Clients can request a Structured Output conforming to a schema by passing the following _meta:

{
  "co.huggingface": {
    "structuredOutput": {
      "schema": { "...": "..." },
      "mode": "bestEffort"
    }
  }
}

fast-agent will then return generated JSON within the normal ACP TextContent response.

ACPX Flow Viewer

This feature is compatible and tested with this fork of ACPX: https://github.com/evalstate/acpx

Using Tools with Structured Outputs

From fast-agent 0.7.0, Tool Calls and Structured Outputs are combined in a single User turn for supported models.

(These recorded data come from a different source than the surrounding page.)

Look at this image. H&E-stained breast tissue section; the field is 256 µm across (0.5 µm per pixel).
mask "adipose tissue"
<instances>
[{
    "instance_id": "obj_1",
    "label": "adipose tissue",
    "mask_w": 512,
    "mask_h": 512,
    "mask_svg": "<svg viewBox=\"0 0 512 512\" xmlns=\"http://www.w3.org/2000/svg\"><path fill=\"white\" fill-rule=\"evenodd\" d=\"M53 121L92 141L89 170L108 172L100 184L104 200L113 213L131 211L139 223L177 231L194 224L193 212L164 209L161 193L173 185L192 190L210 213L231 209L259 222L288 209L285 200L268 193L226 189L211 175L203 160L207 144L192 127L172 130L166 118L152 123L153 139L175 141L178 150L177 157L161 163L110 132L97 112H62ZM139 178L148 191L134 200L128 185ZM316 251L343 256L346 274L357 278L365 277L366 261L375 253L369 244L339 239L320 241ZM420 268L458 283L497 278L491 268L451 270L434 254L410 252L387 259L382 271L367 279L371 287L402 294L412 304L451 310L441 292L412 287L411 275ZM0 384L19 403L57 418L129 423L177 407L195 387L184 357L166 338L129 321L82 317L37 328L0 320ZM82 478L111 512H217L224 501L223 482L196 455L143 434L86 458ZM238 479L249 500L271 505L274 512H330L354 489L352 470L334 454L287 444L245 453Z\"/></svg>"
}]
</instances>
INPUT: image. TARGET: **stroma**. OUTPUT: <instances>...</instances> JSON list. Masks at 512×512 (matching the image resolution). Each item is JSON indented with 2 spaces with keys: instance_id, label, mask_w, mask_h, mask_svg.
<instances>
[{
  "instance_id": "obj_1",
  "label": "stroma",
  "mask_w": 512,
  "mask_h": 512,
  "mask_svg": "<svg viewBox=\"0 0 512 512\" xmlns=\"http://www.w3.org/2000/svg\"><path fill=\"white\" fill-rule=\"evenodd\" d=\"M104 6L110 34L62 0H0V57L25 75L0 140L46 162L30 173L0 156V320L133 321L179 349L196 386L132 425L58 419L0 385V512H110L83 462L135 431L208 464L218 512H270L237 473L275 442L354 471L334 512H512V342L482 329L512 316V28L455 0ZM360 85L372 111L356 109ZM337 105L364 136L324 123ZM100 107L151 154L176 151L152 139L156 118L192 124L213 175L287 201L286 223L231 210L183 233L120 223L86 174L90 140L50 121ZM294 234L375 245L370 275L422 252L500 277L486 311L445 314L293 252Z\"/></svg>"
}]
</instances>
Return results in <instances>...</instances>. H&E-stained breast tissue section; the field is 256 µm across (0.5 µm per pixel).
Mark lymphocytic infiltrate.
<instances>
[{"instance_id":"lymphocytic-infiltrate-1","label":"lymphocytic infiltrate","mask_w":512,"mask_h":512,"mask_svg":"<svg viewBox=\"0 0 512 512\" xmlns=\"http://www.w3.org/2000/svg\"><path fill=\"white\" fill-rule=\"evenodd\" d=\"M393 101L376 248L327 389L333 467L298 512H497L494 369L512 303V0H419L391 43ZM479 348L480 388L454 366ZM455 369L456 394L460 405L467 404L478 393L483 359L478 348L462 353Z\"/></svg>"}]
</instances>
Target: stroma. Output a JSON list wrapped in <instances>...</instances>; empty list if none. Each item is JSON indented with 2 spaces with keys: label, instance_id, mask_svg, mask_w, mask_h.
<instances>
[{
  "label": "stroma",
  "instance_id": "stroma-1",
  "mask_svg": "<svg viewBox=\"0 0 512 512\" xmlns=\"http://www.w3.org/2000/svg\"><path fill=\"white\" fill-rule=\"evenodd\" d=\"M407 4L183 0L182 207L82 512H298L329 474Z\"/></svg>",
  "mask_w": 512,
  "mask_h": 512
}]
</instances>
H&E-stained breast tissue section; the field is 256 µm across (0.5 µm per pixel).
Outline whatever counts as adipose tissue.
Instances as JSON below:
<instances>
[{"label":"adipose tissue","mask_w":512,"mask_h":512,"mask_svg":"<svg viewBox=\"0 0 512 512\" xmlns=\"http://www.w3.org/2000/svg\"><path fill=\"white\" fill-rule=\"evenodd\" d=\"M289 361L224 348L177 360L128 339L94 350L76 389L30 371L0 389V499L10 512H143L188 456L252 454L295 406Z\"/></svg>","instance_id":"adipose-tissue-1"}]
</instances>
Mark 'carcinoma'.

For models that don't support both in a single turn, the default is to disable tools in calls with a structured output.

This can be overridden by setting the structured-tool-policy. The policy can be set through a command line flag, or on RequestParams. Available policies are:

Policy Behaviour
auto Use configuration in the Model Database
no_tools Do not send Tool Definitions when producing a Structured Output
always Force sending Tool Definitions when producing a Structured Output
defer Use a two-phase call; first call with Tools, second to create Structured Output

To set with the CLI, use --structured-tool-policy alongside --json-schema:

fast-agent go \
  --model gpt-5.5 \
  --shell \
  --json-schema ./code-review.schema.json \
  --structured-tool-policy defer \
  --message "Review the current repository branch for uncommitted changes and \
differences from main. Identify the main features and assess their size, risk \
and touched files."

NB: --shell exposes the local shell tool.

Model Support

Confirmed Tools + Structured Capable

The following models are recommended for single-pass Tools + Structured output.

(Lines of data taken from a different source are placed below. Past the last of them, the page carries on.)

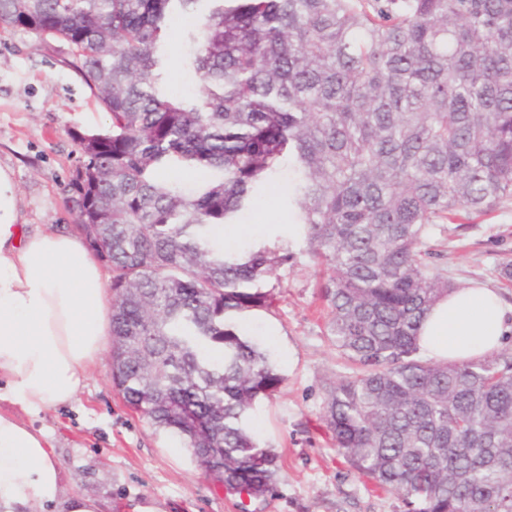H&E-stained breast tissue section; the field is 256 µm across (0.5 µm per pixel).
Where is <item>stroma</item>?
I'll return each mask as SVG.
<instances>
[{
	"label": "stroma",
	"instance_id": "1",
	"mask_svg": "<svg viewBox=\"0 0 512 512\" xmlns=\"http://www.w3.org/2000/svg\"><path fill=\"white\" fill-rule=\"evenodd\" d=\"M186 16L170 23L169 91L190 94L196 74L182 61L179 34ZM61 40L0 26V166L10 167L20 206L30 224L74 229L76 219L63 192L79 149L75 133L103 130L108 112L67 66ZM287 176L272 184L262 202L264 223L244 218L247 241L287 245L290 259L271 278L272 311L247 314L238 329L268 350L285 381L251 412L261 447L279 457L273 492L249 502L250 512H407L402 495L360 477L337 454L322 428L327 382L345 372L344 359L325 330L320 298L323 272L305 250L281 205ZM512 260V206L490 216L460 213L448 227L442 263L452 283H490L512 304V280L499 274ZM25 423L43 429L64 470L63 491L99 499L102 512H139L156 503L159 512H240L238 497L225 494L196 465L189 448L130 412L112 387V357L88 373L75 403L36 415Z\"/></svg>",
	"mask_w": 512,
	"mask_h": 512
}]
</instances>
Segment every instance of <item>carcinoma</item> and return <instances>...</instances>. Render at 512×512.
<instances>
[{
  "instance_id": "carcinoma-1",
  "label": "carcinoma",
  "mask_w": 512,
  "mask_h": 512,
  "mask_svg": "<svg viewBox=\"0 0 512 512\" xmlns=\"http://www.w3.org/2000/svg\"><path fill=\"white\" fill-rule=\"evenodd\" d=\"M175 14L197 18L187 98L166 91ZM0 24L65 42L112 118L76 136L64 191L111 273L126 407L226 493L273 490L249 418L284 376L234 318L271 309L263 286L290 255L218 232L286 166L347 364L322 407L337 453L409 512H512V352L442 363L417 344L456 289L436 264L447 225L512 202V0H0Z\"/></svg>"
}]
</instances>
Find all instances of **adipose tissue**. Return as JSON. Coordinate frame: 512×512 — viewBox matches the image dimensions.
<instances>
[{
  "mask_svg": "<svg viewBox=\"0 0 512 512\" xmlns=\"http://www.w3.org/2000/svg\"><path fill=\"white\" fill-rule=\"evenodd\" d=\"M512 333V305L477 282L440 298L418 344L436 361L480 359ZM109 292L85 240L50 224H27L13 172L0 166V512H99L88 494L63 496V469L44 432L11 414L74 403L108 349Z\"/></svg>",
  "mask_w": 512,
  "mask_h": 512,
  "instance_id": "adipose-tissue-1",
  "label": "adipose tissue"
}]
</instances>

provider model alias resolved model policy pass fail failure rate
Anthropic haiku claude-haiku-4-5 auto 10 0 0%
Anthropic opus46 claude-opus-4-6 auto 10 0 0%
Anthropic opus claude-opus-4-7 auto 10 0 0%
OpenAI gpt55 gpt-5.5 auto 10 0 0%
OpenAI gpt54 gpt-5.4 auto 10 0 0%
OpenAI gpt54-mini gpt-5.4-mini auto 10 0 0%
OpenAI codex gpt-5.3-codex auto 10 0 0%
xAI grok grok-4.3 auto 10 0 0%
Google gemini3flash gemini-3-flash-preview auto 10 0 0%

claude-sonnet-4-6, gemini-3.1-flash-lite-preview and gemini-3.1-pro-preview show elevated failure rates, so conduct your testing with your own schemas before finalizing a policy.

For other models (including Hugging Face), use --structured-tool-policy defer if you know that the final result requires earlier Tool Calls.

Remote Tools

Structured Outputs are compatible with Provider Hosted tools.

For xAI this includes web_search and x_search.

For OpenAI this includes web_search as well as the other connectors including Google, Outlook, Dropbox and more.

Anthropic on Vertex

Anthropic Models on Vertex do not support modern structured outputs, so use the legacy tool_use mode. To select this mode supply the mode on the model string e.g. haiku?structured_outputs=tool_use.

Capability Probe

The fast-agent check structured command allows you to probe the Structured Output capabilities of a model.

The probe uses a medium-complexity order-readiness schema with nested objects, arrays, enums, numeric constraints, required fields, and additionalProperties: false.

It runs 3 test cases in order:

  • Direct JSON Schema
  • Pydantic Model
  • Combined Tool and Structured Outputs

This is helpful for diagnosing Structured Output issues or configuring local Model Overlay configurations.